◆ 正文部分
-----

说起Python,大家都熟悉,但用起来坑也不少!版本管理乱、依赖冲突、性能不给力……今天就来聊聊,怎么在openEuler上玩转Python开发。
一、环境和依赖管理
Python开发最头疼的就是版本管理和依赖冲突。openEuler上可以装多个Python版本,用pyenv或alternatives工具来切换。虚拟环境更是必备,venv最简单,virtualenv功能强,conda适合科学计算,poetry是现代项目首选。依赖管理用requirements.txt是传统方式,pip-tools能锁版本,poetry更优雅。
python多版本管理运行测试代码:
# 查看Python版本
python3 --version
# 安装多版本
dnf install -y python3.9 python3.10 python3.11
# 切换版本
alternatives --config python3
# 使用pyenv管理
curl https://pyenv.run | bash
pyenv install 3.11.5
pyenv global 3.11.5
Python虚拟环境演示:
# venv(Python内置)
python3 -m venv myenv
source myenv/bin/activate
(myenv) $ python --version
Python 3.9.9
# 退出虚拟环境
deactivate
# virtualenv(更强大)
pip3 install virtualenv
virtualenv -p python3.10 myenv
source myenv/bin/activate
# virtualenvwrapper(更方便)
pip3 install virtualenvwrapper
export WORKON_HOME=~/.virtualenvs
source /usr/local/bin/virtualenvwrapper.sh
mkvirtualenv project1
workon project1
deactivate
rmvirtualenv project1
# conda(科学计算)
wget https://repo.anaconda.com/miniconda/Miniconda3-latest-Linux-x86_64.sh
bash Miniconda3-latest-Linux-x86_64.sh
conda create -n myenv python=3.10
conda activate myenv
conda deactivate
虚拟环境对比:
| 工具 | 优点 | 缺点 | 适用场景 |
|---|---|---|---|
| venv | 内置,轻量 | 功能简单 | 简单项目 |
| virtualenv | 功能强大 | 需要安装 | 通用项目 |
| conda | 管理非Python依赖 | 体积大 | 科学计算 |
| poetry | 依赖管理优秀 | 学习曲线 | 现代项目 |
使用pip进行依赖管理:
# requirements.txt
cat > requirements.txt << 'EOF'
flask==2.3.0
requests>=2.28.0
numpy==1.24.3
pandas>=1.5.0,<2.0.0
EOF
# 安装依赖
pip install -r requirements.txt
# 导出依赖
pip freeze > requirements.txt
# pip-tools(锁定版本)
pip install pip-tools
cat > requirements.in << 'EOF'
flask
requests
numpy
pandas
EOF
pip-compile requirements.in
# 生成requirements.txt,包含所有传递依赖
# poetry(现代依赖管理)
pip install poetry
poetry init
poetry add flask requests numpy pandas
poetry install
poetry update
# pyproject.toml
cat pyproject.toml
[tool.poetry]
name = "myproject"
version = "0.1.0"
[tool.poetry.dependencies]
python = "^3.9"
flask = "^2.3.0"
requests = "^2.28.0"
创建Python包也不难,写个setup.py或用pyproject.toml就能打包发布。

-----

◆ 所给资料
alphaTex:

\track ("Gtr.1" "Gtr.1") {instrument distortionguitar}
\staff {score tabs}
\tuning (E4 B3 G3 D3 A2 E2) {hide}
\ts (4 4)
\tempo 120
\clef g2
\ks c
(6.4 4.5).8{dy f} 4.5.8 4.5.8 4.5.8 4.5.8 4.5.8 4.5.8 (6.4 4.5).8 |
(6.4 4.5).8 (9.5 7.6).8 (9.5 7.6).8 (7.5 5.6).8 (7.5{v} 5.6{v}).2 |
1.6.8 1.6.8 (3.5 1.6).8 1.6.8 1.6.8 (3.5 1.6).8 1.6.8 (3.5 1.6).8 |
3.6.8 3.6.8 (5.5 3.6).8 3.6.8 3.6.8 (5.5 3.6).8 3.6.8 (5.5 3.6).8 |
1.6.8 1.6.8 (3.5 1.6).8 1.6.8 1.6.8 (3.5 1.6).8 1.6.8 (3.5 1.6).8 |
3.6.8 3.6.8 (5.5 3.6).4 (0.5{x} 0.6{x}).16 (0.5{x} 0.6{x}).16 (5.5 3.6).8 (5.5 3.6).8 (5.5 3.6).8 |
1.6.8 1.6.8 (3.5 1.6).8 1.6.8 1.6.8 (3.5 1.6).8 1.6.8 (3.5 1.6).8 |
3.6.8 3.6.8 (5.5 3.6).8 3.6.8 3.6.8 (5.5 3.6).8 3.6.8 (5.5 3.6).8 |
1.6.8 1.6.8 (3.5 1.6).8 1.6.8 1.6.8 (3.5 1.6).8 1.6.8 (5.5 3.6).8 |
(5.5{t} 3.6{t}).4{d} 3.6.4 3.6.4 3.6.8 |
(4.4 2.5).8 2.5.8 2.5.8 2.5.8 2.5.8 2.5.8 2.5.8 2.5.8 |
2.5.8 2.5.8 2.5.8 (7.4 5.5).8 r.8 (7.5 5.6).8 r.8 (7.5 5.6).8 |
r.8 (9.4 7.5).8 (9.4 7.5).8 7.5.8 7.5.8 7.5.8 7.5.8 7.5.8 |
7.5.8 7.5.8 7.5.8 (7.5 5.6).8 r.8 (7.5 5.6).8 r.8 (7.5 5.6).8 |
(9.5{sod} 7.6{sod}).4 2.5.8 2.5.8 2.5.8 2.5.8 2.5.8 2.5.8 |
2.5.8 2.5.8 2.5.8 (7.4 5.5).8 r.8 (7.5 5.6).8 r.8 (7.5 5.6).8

-----

◆ 待完成任务
A – 在讲openEuler上Python开发的正文里,虚拟环境对比表列出的conda缺点是什么?
B – 从讲openEuler上Python开发的正文最后一句之后接着往下写。

◆ 参考答案
A – 体积大。

B –
# 项目结构
mypackage/
├── mypackage/
│ ├── __init__.py
│ ├── core.py
│ └── utils.py
├── tests/
│ └── test_core.py
├── setup.py
├── README.md
└── LICENSE
# setup.py
cat > setup.py << 'EOF'
from setuptools import setup, find_packages
setup(
name="mypackage",
version="0.1.0",
author="Your Name",
author_email="your@email.com",
description="A short description",
long_description=open("README.md").read(),
long_description_content_type="text/markdown",
url="https://github.com/yourusername/mypackage",
packages=find_packages(),
classifiers=[
"Programming Language :: Python :: 3",
"License :: OSI Approved :: MIT License",
"Operating System :: OS Independent",
],
python_requires=">=3.9",
install_requires=[
"requests>=2.28.0",
"numpy>=1.24.0",
],
extras_require={
"dev": ["pytest", "black", "flake8"],
},
)
EOF
# 构建包
python setup.py sdist bdist_wheel
ls dist/
mypackage-0.1.0-py3-none-any.whl
mypackage-0.1.0.tar.gz
# 本地安装
pip install -e .
# 上传到PyPI
pip install twine
twine upload dist/*
Python 生态逐渐从传统的 setup.py 转向 基于 **pyproject.toml** 的统一构建方式。这一方式更加标准化、结构清晰,并且与 PEP 517/518 完全兼容,是当前最推荐的打包方法。下面给大家演示一下:
# 现代打包方式
cat > pyproject.toml << 'EOF'
[build-system]
requires = ["setuptools>=61.0", "wheel"]
build-backend = "setuptools.build_meta"
[project]
name = "mypackage"
version = "0.1.0"
authors = [
{name = "Your Name", email = "your@email.com"},
]
description = "A short description"
readme = "README.md"
requires-python = ">=3.9"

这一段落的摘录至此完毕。